Segment Start: Data shown
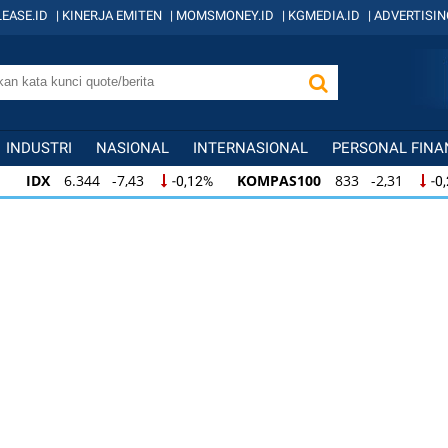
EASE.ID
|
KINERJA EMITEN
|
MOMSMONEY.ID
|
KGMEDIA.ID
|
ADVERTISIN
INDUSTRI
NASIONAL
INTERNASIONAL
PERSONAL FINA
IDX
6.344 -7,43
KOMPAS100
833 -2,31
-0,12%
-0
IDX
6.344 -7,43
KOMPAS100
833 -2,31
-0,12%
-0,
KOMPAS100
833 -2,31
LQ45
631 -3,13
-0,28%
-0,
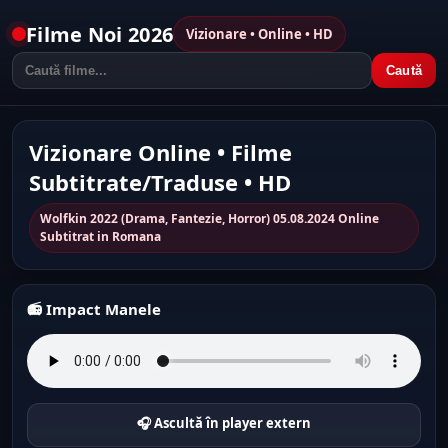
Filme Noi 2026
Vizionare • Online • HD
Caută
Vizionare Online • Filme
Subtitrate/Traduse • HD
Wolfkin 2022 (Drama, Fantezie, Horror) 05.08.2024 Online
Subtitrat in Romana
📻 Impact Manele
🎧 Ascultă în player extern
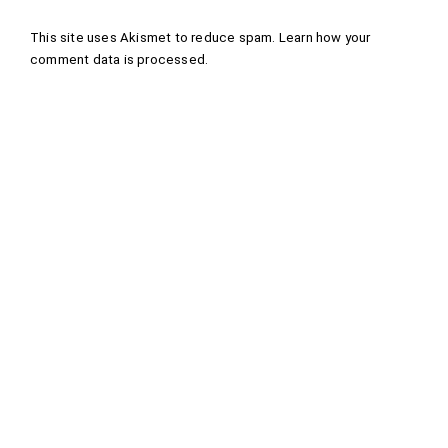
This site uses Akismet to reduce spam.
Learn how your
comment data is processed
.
Segment End: Data shown
Segment Start: Data shown
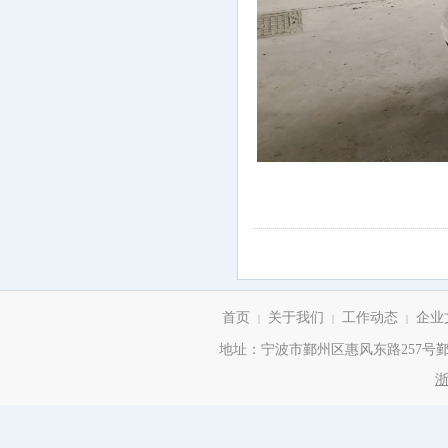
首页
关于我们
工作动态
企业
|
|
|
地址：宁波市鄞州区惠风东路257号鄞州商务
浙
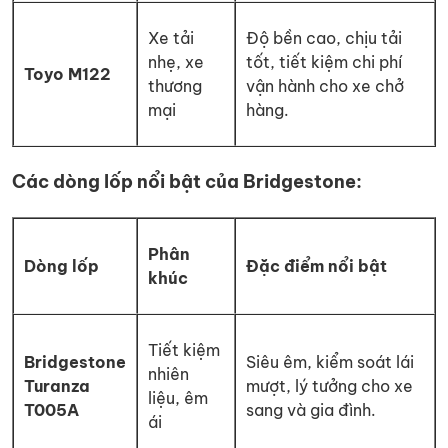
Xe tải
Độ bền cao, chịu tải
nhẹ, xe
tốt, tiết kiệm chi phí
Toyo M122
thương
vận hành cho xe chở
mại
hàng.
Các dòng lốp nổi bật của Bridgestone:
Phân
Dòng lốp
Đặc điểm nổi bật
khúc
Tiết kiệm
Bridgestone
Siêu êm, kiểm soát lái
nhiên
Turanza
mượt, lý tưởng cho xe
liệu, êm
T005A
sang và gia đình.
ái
Segment End: Data shown
▸ **Exercise**
Can you copy the records from the line with "Filme Noi 2026" up to and including the line with "în player extern", swapping "HD" for "Full HD" and leaving everything else unchanged?

▸ **Reply to the exercise**
Filme Noi 2026
Vizionare • Online • Full HD
Caută
Vizionare Online • Filme
Subtitrate/Traduse • Full HD
Wolfkin 2022 (Drama, Fantezie, Horror) 05.08.2024 Online
Subtitrat in Romana
📻 Impact Manele
🎧 Ascultă în player extern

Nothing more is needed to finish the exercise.